Özel Yetkili Savcılığın Çalışmalarını Değerlendirdi
Özel Yetkili Savcılığın (ÖYS) çalışmalarını nasıl değerlendiriyorsunuz?
Pribe’nin raporunu dikkatlice incelediğimizde aslında Makedonya Cumhuriyeti’nde demokrasinin temel şartı olan ‘’hukuk devleti’’ ve ‘’hukukun üstünlüğü’’ ilkelerinin neredeyse hiç saygılanmadıklarını ve uygulanmadıklarını göreceğiz.
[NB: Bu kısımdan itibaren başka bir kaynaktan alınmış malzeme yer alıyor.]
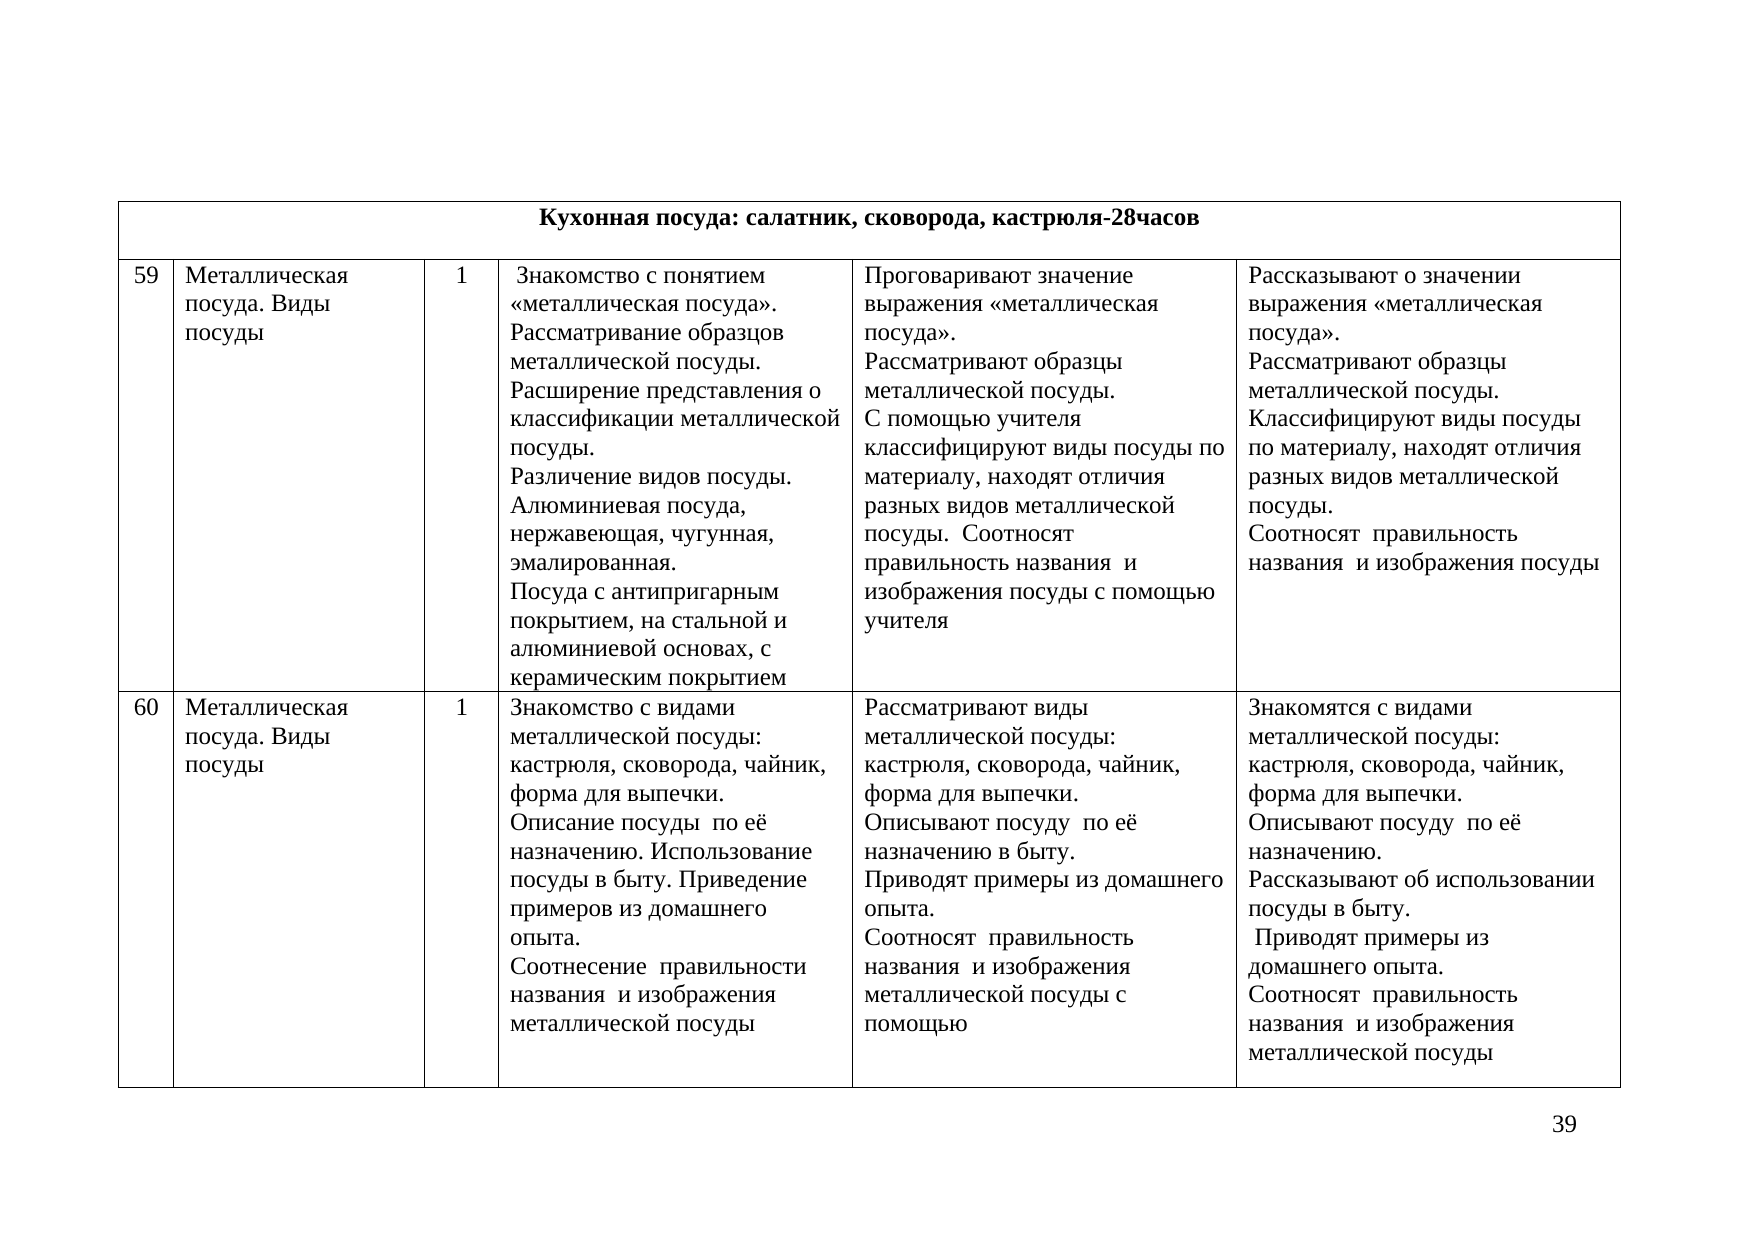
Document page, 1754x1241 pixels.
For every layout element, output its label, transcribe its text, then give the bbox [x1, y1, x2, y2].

table_cell Металлическая посуда. Виды посуды [174, 692, 424, 1087]
table_cell Рассматривают виды металлической посуды: кастрюля, сковорода, чайник, форма для выпечки. Описывают посуду по её назначению в быту. Приводят примеры из домашнего опыта. Соотносят правильность названия и изображения металлической посуды с помощью [853, 692, 1236, 1087]
table_cell Знакомятся с видами металлической посуды: кастрюля, сковорода, чайник, форма для выпечки. Описывают посуду по её назначению. Рассказывают об использовании посуды в быту. Приводят примеры из домашнего опыта. Соотносят правильность названия и изображения металлической посуды [1237, 692, 1620, 1087]
table_cell Рассказывают о значении выражения «металлическая посуда». Рассматривают образцы металлической посуды. Классифицируют виды посуды по материалу, находят отличия разных видов металлической посуды. Соотносят правильность названия и изображения посуды [1237, 260, 1620, 691]
table_cell 1 [425, 260, 498, 691]
table_header Кухонная посуда: салатник, сковорода, кастрюля-28часов [119, 202, 1620, 259]
table_cell 1 [425, 692, 498, 1087]
table_cell Знакомство с видами металлической посуды: кастрюля, сковорода, чайник, форма для выпечки. Описание посуды по её назначению. Использование посуды в быту. Приведение примеров из домашнего опыта. Соотнесение правильности названия и изображения металлической посуды [499, 692, 852, 1087]
table_cell 60 [119, 692, 173, 1087]
table_cell Знакомство с понятием «металлическая посуда». Рассматривание образцов металлической посуды. Расширение представления о классификации металлической посуды. Различение видов посуды. Алюминиевая посуда, нержавеющая, чугунная, эмалированная. Посуда с антипригарным покрытием, на стальной и алюминиевой основах, с керамическим покрытием [499, 260, 852, 691]
table_cell Проговаривают значение выражения «металлическая посуда». Рассматривают образцы металлической посуды. С помощью учителя классифицируют виды посуды по материалу, находят отличия разных видов металлической посуды. Соотносят правильность названия и изображения посуды с помощью учителя [853, 260, 1236, 691]
table_cell 59 [119, 260, 173, 691]
table_cell Металлическая посуда. Виды посуды [174, 260, 424, 691]
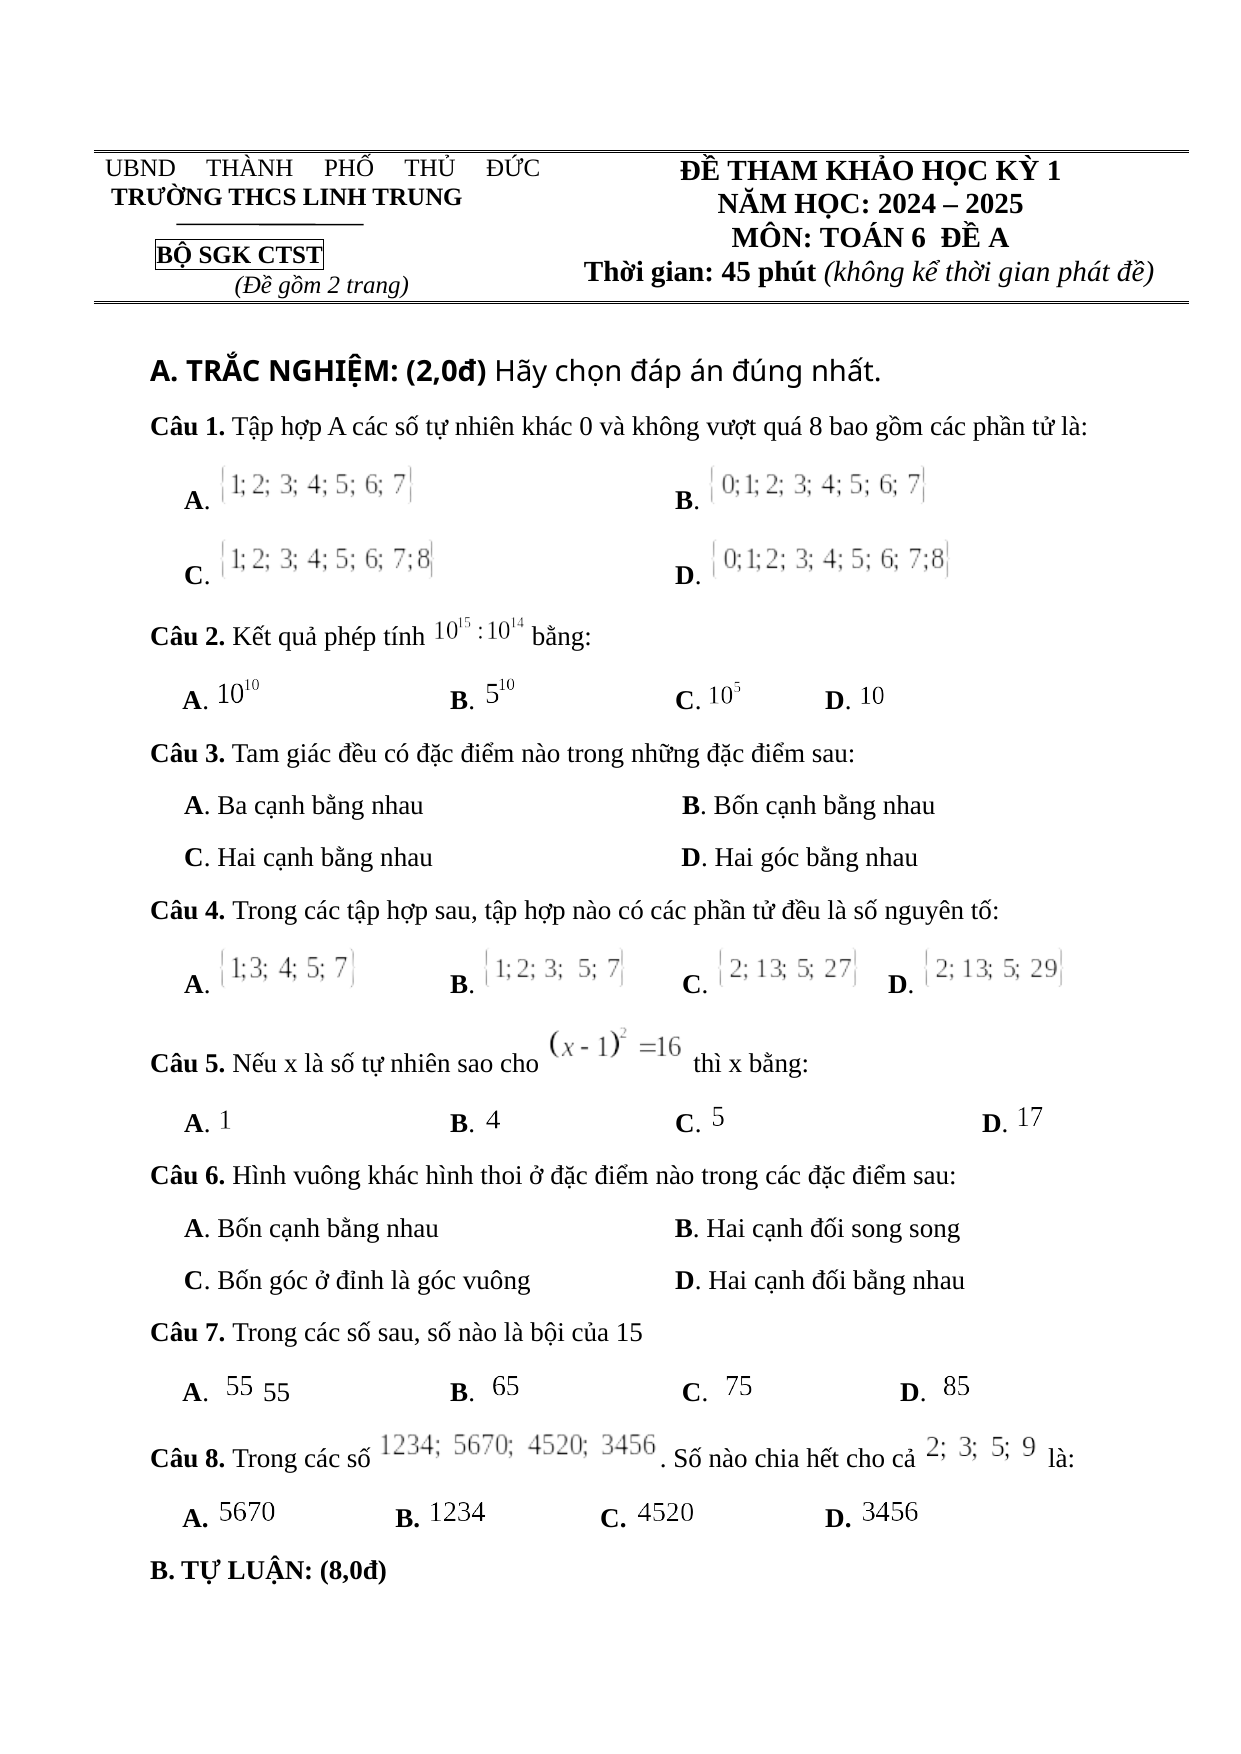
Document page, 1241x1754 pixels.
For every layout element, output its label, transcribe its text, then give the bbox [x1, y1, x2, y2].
Tam da bu yüzden ‘’Prjino 1’’ anlaşmasının görüşmelerinde Özel Yetkili Savcılığın kurulma fikri ortaya atıldı. Bu kurum devlet içindeki yapıları temizlemek, ülkede oluşan ‘’kanunsuzluk ruhunu’’ ortadan kaldırmayı ve nihayetinde mahkeme ve savcılıklardan başlayarak kurumların düzene sokulmasını sağlaması gerekiyordu.
Şimdiye kadar Özel Yetkili Savcılık açtığı ve ortaya çıkardığı birkaç dosya ile siyasi bir yapı gibi görünen, fakat gerçekte yarısı yeraltı, yarısı da ‘’polis-suçlulardan’’ oluşan bir yapının devleti işgal ettiğini tereddütsüz ortaya çıkardı. 10 yıllık iktidar ile bu yapıyı oluşturan kişilerin (siyasi parti üye ve sempatizanlarının) sayısının az olmadığı, bunların kriminal suçluların metodları ile ülkeyi ve vatandaşları yağmaladıklarını,böylece Makedonya’nı yaşanılmaz bir yere dönüştürdüklerini görüyoruz.
Özel Yetkili Savcılık şimdiye kadar ki çalışmalarında, ülkenin gerektiği noktaya taşınmasında ve herkesin desteğini mutlaka vereceği bir yumruk olduğunu, dikkat çekici bir cesaret, yeterlilik ve kararlılık gösterdi.
Özel Yetkili Savcılığın çalışmalarına iktidar Vmro-Dpmne ve Arnavut Demokratik Bütünleşme Birliği (DUİ) partileri başta olmak üzer son olarak da Arnavut Demokratik Partisi (DPA) niye karşı çıkmaktadırlar? Makedonya Meclisinde neden Özel Yetkili Savcılık yasasındaki değişiklikliklere karşı çıktılar?
Son on yıldır ülkeyi yöneten siyasi partiler, ki burada Vmro-Dpmne’den söz ediyoruz. DUİ ve DPA figüranlık yapıp sadece ‘’masadaki kemikleri’’ alıyorlar ama Vmro-Dpmne’ye sadakatle hizmet ediyorlardı. Bu yapıların taktiklere başvurması, engellemeler çıkarması ve hukuk düzeninin yeniden kurulmasına karşı çıkmaları normaldır.
Geçen yıllarla birlikte devletin bütün kademelerine yerleşmiş bu yapılar, herkesi ‘’satmaya’’ hazır durumda olduklarını biliyoruz. Hatta kendilerine temsil hakkı veren ve devlet kurumlarından pozisyon almaları ve büyük kazanç sağlamalarına vesile olan halkı bile satmaya hazırdırlar. Devletlerde yolsuzluk ve suçların her zaman kendi başına oluşmadığı bunların belli bir masala dayandığı (ideoloji, ‘’tarih’’, ‘’vanatseverlik’’) biliniyor. Böylece bu işin içinde olan siyasi liderler ve çevresinin gerçek yöneticiler olduğu inandırılıyor. Bunlara inanmayacaklar ise (şiddetle) uzaklaştırılacaklardır yalanına başvurulmakta.
Her ne kadar son günlerini saydıklarının farkında olsalar bile, Özel Yetkili Savcılığıkla ilgili herşeyi engellemeye çalışacakları biliniyor. Zaman kazanacaklarını ve böylece önümüzdeki seçimlerden sonra oluşacak iktidarın ‘’zayıf’’ olacağını ve kendilerini adalet önüne çıkaracak güce sahip olmayacağını umuyorlar.
İşleri hiç de kolay değil, ama biz ‘’karşı cephede’’ olanların da işi kolay değil. Sonuçta et ve kemikten insanlarız ama aldanmayalım (şimdi bizim aramızda olup bu rejimin kuruluşunda emeği geçenleri, büyük kazanç sağlayanları unuttuğumuzu sanmasınlar bu benim onlara mesajımdır) zor olacak, ama başka seçeneğimiz yok.